=== Selected excerpt ===

Football and Brazil are often uttered in the same breath, having won the FIFA World Cup tournament a record five times—in 1958, 1962, 1970, 1994 and 2002—and has been a favorite to win every time. Besides being Brazil’s favorite pastime, the passion for the sport reaches far and wide, attracting fans from all over the world with a kindred spirit, eager to watch the “Jogo Bonito”—the beautiful game—being played in Brazilian soil, take in the sights and experience the euphoric atmosphere first-hand. Several hundred Indians were among the almost six million people who visited Brazil between June 12 and July 13 and watched 32 countries compete for the coveted gold trophy.
Jayanta Bhowmik, a software developer from Fremont, California, was one of them. “I never thought I’d be able to attend World Cup Football in Brazil,” Bhowmik said. “It was a lifelong dream.”
A resident of California for the past 19 years, Bhowmik said he grew up in India and played football in school and college. “I continued playing even after coming to the United States until I injured my ankle badly a few years ago,” Bhowmik said.
Having made frequent business trips in the past to Sao Paolo and Rio de Janeiro while managing global development for Microsoft in the past, Bhowmik wanted to experience a different region during his last visit.
“This time I wanted to check out the Amazonas region,” Bhowmik said. “Hence Manaus. I loved it—the people, the natural beauty of the region and the local food.”
Manaus, one of the tournament host cities, is the capital of the Amazonas, the largest state in Brazil, and an important port of entry for tourism and trading. Inspired by the surrounding mighty Amazon rainforest, the brand new sustainable stadium—Arena da Amazônia—was built in 2013 to hold almost 43,000 people.
Bhowmik was among several thousand red-, white- and blue-clad United States supporters—including my husband Suresh and myself—at the USA vs. Portugal game in Manaus. We proudly waved the Stars and Stripes and loudly joined in the stadium-wide chant of, “I believe that we will win.” Team USA tied with Portugal but moved up to the round of 16 with more points in the group due to their win against Ghana.
Thousands of brightly clothed fans from around the world packed into the stadiums sporting their team colors, waving flags, cheering and chanting.
“I’m glad that I got the opportunity,” Bhowmik said. “It was a great experience.”
Several hundred fans sporting USA jerseys in red, white and blue attended the pre game party hosted by the United States Soccer Federation (USSF) in Manaus on the eve of the match. Sunil Gulati, an Indian American and president of the USSF, was visibly pleased and thanked the fans for their support. In March Gulati was unanimously reelected to a record third 4-year term as USSF president and in April he was elected to a 4-year term on the FIFA Executive Committee. Gulati is also a senior lecturer of economics at Columbia University. Many credit Gulati for developing soccer and increasing its visibility and interest in the United States and raising the sport to a new level.

=== Record set ===
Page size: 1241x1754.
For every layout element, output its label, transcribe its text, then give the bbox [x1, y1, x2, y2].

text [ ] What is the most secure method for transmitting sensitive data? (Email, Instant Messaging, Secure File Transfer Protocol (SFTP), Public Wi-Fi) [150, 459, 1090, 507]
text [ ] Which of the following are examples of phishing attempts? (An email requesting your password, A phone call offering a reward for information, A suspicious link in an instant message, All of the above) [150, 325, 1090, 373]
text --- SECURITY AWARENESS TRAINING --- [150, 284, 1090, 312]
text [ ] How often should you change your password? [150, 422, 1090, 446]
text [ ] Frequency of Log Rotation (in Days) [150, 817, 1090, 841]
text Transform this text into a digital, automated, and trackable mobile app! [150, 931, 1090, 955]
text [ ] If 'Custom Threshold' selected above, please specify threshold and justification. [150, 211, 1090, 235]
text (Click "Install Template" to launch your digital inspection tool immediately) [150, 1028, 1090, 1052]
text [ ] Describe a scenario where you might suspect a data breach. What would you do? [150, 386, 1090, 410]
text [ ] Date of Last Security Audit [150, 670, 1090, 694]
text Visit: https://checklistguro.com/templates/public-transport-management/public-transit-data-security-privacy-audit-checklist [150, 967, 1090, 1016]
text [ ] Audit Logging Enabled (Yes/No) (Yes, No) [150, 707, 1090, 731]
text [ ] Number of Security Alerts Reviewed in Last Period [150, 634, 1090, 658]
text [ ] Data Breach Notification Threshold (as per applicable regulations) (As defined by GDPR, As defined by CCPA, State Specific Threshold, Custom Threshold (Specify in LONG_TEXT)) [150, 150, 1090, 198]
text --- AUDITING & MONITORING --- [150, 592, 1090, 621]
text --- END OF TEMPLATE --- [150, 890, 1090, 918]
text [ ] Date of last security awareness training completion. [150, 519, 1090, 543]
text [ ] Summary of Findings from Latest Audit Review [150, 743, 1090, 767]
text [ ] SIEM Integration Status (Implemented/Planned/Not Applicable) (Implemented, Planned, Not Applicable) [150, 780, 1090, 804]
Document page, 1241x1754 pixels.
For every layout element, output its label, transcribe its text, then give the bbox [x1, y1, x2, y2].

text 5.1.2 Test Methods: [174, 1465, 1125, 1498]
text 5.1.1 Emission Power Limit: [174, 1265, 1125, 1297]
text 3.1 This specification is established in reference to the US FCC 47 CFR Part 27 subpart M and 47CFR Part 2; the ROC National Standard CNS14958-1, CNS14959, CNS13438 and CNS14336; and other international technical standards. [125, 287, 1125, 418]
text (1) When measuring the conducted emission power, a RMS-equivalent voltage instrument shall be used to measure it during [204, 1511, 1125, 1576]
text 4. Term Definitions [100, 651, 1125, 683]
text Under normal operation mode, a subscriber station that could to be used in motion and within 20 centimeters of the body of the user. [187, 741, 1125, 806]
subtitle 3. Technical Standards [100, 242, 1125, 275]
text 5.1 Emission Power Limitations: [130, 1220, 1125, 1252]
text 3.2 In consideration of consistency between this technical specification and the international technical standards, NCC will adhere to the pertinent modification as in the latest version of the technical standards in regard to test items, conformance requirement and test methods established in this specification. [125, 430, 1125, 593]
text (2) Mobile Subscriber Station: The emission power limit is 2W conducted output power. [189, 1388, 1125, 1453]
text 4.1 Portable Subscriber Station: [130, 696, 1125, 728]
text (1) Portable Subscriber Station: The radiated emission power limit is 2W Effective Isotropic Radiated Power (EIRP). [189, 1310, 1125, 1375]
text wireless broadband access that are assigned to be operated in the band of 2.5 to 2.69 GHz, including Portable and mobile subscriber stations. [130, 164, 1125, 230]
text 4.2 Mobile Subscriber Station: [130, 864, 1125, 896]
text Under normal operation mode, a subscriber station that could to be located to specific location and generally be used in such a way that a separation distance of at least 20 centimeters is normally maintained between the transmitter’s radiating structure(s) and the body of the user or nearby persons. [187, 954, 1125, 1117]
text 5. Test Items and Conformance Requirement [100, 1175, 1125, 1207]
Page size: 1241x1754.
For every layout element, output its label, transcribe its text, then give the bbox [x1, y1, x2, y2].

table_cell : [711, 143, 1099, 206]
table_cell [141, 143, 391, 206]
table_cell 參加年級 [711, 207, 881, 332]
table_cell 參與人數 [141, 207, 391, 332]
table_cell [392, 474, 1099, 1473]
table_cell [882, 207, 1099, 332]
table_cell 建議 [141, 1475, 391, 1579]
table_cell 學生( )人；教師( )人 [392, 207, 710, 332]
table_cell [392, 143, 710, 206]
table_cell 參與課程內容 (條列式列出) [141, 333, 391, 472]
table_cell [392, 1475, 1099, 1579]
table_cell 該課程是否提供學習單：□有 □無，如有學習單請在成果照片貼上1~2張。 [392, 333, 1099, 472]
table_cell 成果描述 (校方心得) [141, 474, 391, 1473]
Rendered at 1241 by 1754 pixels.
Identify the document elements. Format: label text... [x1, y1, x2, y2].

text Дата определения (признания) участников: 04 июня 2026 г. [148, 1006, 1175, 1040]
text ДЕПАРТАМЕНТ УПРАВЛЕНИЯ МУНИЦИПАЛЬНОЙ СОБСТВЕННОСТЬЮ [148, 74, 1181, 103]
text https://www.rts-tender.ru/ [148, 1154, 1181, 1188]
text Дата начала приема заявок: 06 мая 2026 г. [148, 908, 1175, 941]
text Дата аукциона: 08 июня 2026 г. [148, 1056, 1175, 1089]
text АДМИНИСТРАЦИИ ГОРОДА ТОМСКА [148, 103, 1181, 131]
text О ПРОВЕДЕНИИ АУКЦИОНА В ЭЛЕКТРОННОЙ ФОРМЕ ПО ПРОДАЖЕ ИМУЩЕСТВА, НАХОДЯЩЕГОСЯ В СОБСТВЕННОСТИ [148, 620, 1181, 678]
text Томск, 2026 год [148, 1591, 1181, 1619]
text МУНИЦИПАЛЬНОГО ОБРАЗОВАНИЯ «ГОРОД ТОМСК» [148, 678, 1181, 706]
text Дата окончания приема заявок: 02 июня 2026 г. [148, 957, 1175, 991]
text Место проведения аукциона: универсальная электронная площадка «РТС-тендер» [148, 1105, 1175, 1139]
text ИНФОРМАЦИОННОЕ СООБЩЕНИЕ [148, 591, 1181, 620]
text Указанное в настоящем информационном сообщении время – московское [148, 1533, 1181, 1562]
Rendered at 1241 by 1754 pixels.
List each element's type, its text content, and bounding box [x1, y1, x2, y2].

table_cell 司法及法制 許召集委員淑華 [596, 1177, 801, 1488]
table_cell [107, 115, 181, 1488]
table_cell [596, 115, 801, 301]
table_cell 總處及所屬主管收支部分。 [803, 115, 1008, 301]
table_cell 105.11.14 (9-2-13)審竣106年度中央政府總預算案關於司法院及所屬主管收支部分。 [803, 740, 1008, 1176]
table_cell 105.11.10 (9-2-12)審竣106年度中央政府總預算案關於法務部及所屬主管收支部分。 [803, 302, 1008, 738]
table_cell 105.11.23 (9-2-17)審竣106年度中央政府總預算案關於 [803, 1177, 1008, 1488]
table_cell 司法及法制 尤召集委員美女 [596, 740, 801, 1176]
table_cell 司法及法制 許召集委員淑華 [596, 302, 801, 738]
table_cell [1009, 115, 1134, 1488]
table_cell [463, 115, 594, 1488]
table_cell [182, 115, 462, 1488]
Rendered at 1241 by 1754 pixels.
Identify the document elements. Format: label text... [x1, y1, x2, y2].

=== Instructions ===
[1] In the article about Indian fans at the 2014 World Cup in Brazil, in what year was the Arena da Amazônia built?
[2] Resume the article about Indian fans at the World Cup in Brazil where it stops.

=== Expected responses ===
[1] 2013

[2]
Long before Bhowmik visited the Amazon region from the United States, traders from India set out for Brazil, for a different reason.
A group of Sindhis pioneered the first phase of Indian immigration by arriving in Manaus in the 1960s during Brazil’s rubber boom to take advantage of customs free trading. They later set up shops and businesses in the area. Ramsons, first established by an Indian businessman, is a profitable and popular chain of stores selling household appliances and home goods, located in malls and shopping centers across Manaus.
Manaus, an important port for trading and tourism, is conveniently situated at the confluence of the two rivers—Rio Negro from Colombia and Venezuela and Rio Solimões from Peru—which combine to form the mighty Amazon. Huge ships regularly negotiate the 4,000-mile waterway, transporting goods and cargo to and from other countries to Brazil.
People travel in ferries and use the river system like the freeways in the United States. River villages, among the verdant rain forest, are self sufficient, each with about a dozen homes on the water supported by a school, church and restaurant.
Indian immigration to Brazil continued through later decades. Professors and academicians arrived in Rio de Janeiro and São Paulo in the 1970s and were followed by nuclear scientists and computer professionals in recent years. Additionally, the migration of other people of Indian origin from other countries have increased the Indian population in Brazil to a little less than 2,000 among about 200 million people.
In addition to assimilating themselves into the Brazilian way of life, they have also maintained close cultural and economic connections with India.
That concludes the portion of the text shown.